Ha-Joon Chang, a teacher at the University of Cambridge in England, describes himself as a “heterodox” economist and has been a long-time critic of the World Bank and the IMF. A few weeks ago, he was invited to be a keynote speaker at the recent 2009 Annual Bank Conference on Development Economics (ABCDE) in Seoul, where he revived an old debate on industrial policy that many might have considered settled had the latest economic crisis not struck.

Here is the debate in a nutshell: Mainstream economists attributed the dramatic economic transformation of East Asia over the past forty years to policies of outward orientation in trade and foreign direct investment (FDI). Chang, however, contends that there was no uniform East Asian strategy. While the city-states of Hong Kong and Singapore followed a laissez-faire approach, Chang picks South Korea and Taiwan as having evolved through a strategic use of openness and protectionism. They complemented outward-orientation with a domestic investment strategy (including credit subsidies and tax incentives) to raise the private return to capital in ways that could be considered “heterodox” or WTO-illegal today.

FDI was subsidized in labor-intensive manufacturing sectors, primarily to earn foreign currency that supported the import-substituting industries where FDI was restricted. Korea simultaneously encouraged technology spillovers by screening and choosing foreign investors that were more willing to transfer technologies to local companies. Seventy to 80 per cent of foreign technologies were introduced by local firms that imported capital goods embodying advanced technologies, which the locals adapted to through “learning by doing.” Chang approvingly says Korea organically integrated free trade, export promotion, and infant industry protection to subject different industries to different policies at the same time, and the same industry to more than one policy over time.
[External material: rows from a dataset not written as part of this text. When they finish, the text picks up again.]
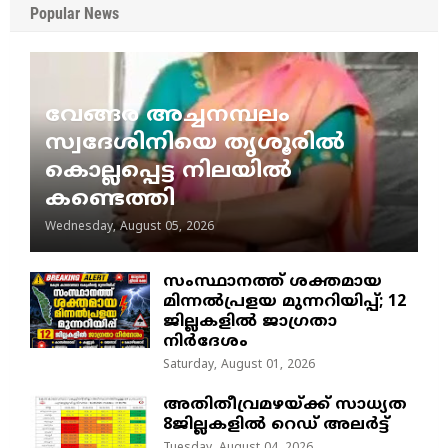
Popular News
വേങ്ങര അച്ചനമ്പലം
സ്വദേശിനിയെ തൃശൂരിൽ
കൊല്ലപ്പെട്ട നിലയിൽ
കണ്ടെത്തി
Wednesday, August 05, 2026
സംസ്ഥാനത്ത് ശക്തമായ
മിന്നൽപ്രളയ മുന്നറിയിപ്പ്; 12
ജില്ലകളിൽ ജാഗ്രതാ
നിർദേശം
Saturday, August 01, 2026
അതിതീവ്രമഴയ്ക്ക് സാധ്യത
8ജില്ലകളിൽ റെഡ് അലർട്ട്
In his speech at ABCDE, Chang describes the resulting product space:

In the 1950s, Korea's main exports were tungsten ore, seaweed, and basic textiles and garments. In the 1960s, the government developed non-traditional export industries like wigs, plywood, shoes, and cheap electronics assembly, with the help of massive export support programs, while upgrading existing export industries, especially textile and garments. By the early 1970s, many of the export industries, especially plywood and wigs, hit the wall, so it launched the HCI (Heavy and Chemical Industrialization) program to develop industries like shipbuilding, steel, petrochemical, automobile, and high-end electronics despite the fact that it did not have comparative advantage in these industries at the time. Without these industries, Korea would not have sustained its export growth momentum beyond the 1970s.
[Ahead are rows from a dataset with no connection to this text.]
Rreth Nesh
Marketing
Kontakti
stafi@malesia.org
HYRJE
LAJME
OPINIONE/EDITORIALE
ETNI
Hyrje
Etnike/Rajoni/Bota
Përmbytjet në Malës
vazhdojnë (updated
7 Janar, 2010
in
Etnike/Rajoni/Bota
In response to the current global economic downturn, there are fears that countries will resort to greater protectionism. Does a position such as that of Ha-Joon Chang provide renewed ammunition to globalization skeptics? Further, because Chang is Korean himself, he often goes unchallenged overseas in his interpretation of Korean economic history. I wonder if the audience in Seoul this time disagreed with him, and how?